The Hidden Implications of Clinical Trial Disclosure Noncompliance
Potential fallout from noncompliance goes well beyond regulatory penalties; adherence has improved but less so for smaller companies.
Over the past decade, industry sponsors of clinical trials have expanded their commitments to data transparency, and overall compliance with trial disclosure regulations is markedly better. However, most of these improvements have been made by the larger companies. Many smaller biopharmaceutical organizations are reluctant to share data more broadly and remain significantly noncompliant with clinical trial disclosure regulations.
With increasing attention to clinical data transparency practices and the growing likelihood of negative consequences for nondisclosure, industry sponsors of all sizes should ensure full compliance with regulations and consider more generous transparency policies. Those consequences are wide-ranging – not just possible financial penalties but also, for example, negative evaluations by potential investors and partners.
A Closer Look At Trial Transparency
This is the first in a four-part series on clinical trial disclosure issues. Look for our additional coverage over the next few weeks, including one article focused specifically on challenges for smaller companies.
While industry sponsors with 100 or more trials listed on ClinicalTrials.gov average more than 97% of their trials compliant with current results disclosure regulations in the US, those with fewer than 100 studies on average fall below 50% compliance. (See chart below.)
The real costs of inadequate trial disclosure are often underestimated by those that consider only the lack of enforcement actions to date. Although financial penalties have yet to be levied, the potential fines are significant. Additionally, focusing only on fines fails to recognize the other effects of inadequate transparency.
One data source for analysts covering the biopharmaceutical industry is the public registries, especially ClinicalTrials.gov. This is by far the largest registry, with more than 370,000 trials listed as of March 2021.
“Improper disclosure can lead to miscalculated valuations and subsequent risks related to management transparency.” – biotech analyst Marc Fogarty.
Lain Anderson, managing director at LEK Consulting, indicated that any reduced availability of clinical data on public registries limits companies’ inclusion in market analyses. “If you do not have your information up on ClinicalTrials.gov, you do not even come up for us to recommend, and you are reducing the level of competition for you as an asset,” he said.
Additionally, disclosure noncompliance will raise regulatory risks and may negatively affect valuation. “Many biotech investors are not investing in these companies for their initial financial performance, but rather for their scientific developments. As a result, it is even more important to ensure that all financial and scientific advancements are complete and accurate. Improper disclosure can lead to miscalculated valuations and subsequent risks related to management transparency,” said Marc Fogarty, national biotech sector leader at EisnerAmper.
A key element of a merger or acquisition in the life sciences sector is the regulatory due diligence assessment. While the focus may be on marketing authorization and clinical documentation, applications, quality management and disclosure noncompliance will raise significant concerns and derail or delay a transaction. Publicly available compliance websites such as the FDAAA TrialsTracker, the EU TrialsTracker or the Good Pharma Scorecard can point to potential issues that may raise significant concerns during due diligence.
“We are often working on diligence in these transactions and have seen many stopped because of compliance or legal concern to avoid acquiring someone else’s risk,” said Anderson.
In the US, the Food and Drug Administration completed pilot inspections and issued final guidance on penalties relating to disclosure noncompliance. A sponsor faces potential financial penalties of up to $12,316 per noncompliant trial for every day the issue remains unresolved (a figure adjusted annually for inflation since the original $10,000 set in the 2007 FDA Amendments Act). In addition, notification of noncompliance will be made public on ClinicalTrials.gov.

┄┄┄┄┄┄┄┄┄┄

EXERCISE DESCRIPTION » Reproduce everything from "The real costs" down to "of inadequate transparency." in the article on clinical trial disclosure, replacing "fines" with "monetary sanctions".

Collected data »

┄┄┄┄┄┄┄┄┄┄

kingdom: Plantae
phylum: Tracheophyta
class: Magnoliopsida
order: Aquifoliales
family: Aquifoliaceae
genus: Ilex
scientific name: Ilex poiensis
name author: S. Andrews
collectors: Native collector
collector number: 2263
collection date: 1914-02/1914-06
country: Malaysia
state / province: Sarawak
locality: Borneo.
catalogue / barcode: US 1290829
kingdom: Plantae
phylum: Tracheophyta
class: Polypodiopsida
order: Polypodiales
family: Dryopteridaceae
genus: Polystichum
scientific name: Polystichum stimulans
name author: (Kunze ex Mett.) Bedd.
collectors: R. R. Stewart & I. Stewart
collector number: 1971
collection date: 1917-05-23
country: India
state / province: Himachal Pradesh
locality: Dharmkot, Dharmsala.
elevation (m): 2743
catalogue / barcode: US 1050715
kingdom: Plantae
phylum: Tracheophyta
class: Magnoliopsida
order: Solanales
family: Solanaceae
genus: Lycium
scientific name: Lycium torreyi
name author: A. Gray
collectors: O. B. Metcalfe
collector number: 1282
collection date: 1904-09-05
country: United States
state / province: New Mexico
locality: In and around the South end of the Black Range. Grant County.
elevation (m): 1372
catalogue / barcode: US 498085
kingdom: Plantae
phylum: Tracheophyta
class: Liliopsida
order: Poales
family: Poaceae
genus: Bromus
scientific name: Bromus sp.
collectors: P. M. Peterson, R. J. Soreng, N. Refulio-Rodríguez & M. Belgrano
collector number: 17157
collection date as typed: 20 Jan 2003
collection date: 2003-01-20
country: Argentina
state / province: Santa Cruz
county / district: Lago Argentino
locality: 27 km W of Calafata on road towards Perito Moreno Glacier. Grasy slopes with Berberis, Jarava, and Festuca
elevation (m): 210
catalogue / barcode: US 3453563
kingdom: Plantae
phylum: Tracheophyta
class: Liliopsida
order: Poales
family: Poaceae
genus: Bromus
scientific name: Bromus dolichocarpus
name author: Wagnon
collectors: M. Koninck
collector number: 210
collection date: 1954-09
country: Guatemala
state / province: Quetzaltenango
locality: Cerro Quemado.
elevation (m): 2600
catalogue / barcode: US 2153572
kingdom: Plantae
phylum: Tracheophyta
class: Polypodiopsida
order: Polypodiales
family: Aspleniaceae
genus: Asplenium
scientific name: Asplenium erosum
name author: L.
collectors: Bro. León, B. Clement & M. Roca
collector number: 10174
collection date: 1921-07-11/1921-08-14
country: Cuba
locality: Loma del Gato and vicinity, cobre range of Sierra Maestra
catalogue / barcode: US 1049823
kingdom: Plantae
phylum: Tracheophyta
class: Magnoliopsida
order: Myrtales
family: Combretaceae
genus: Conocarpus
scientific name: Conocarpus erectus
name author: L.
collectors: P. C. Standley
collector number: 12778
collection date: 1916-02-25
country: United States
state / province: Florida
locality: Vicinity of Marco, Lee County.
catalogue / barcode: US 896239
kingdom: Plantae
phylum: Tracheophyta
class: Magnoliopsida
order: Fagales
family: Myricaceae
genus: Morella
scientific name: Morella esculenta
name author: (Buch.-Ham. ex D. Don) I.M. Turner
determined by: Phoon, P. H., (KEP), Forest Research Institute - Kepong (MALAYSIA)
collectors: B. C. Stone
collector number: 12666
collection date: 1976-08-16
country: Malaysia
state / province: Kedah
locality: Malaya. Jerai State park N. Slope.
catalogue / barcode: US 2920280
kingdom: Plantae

┄┄┄┄┄┄┄┄┄┄

RESULT »
The real costs of inadequate trial disclosure are often underestimated by those that consider only the lack of enforcement actions to date. Although financial penalties have yet to be levied, the potential monetary sanctions are significant. Additionally, focusing only on monetary sanctions fails to recognize the other effects of inadequate transparency.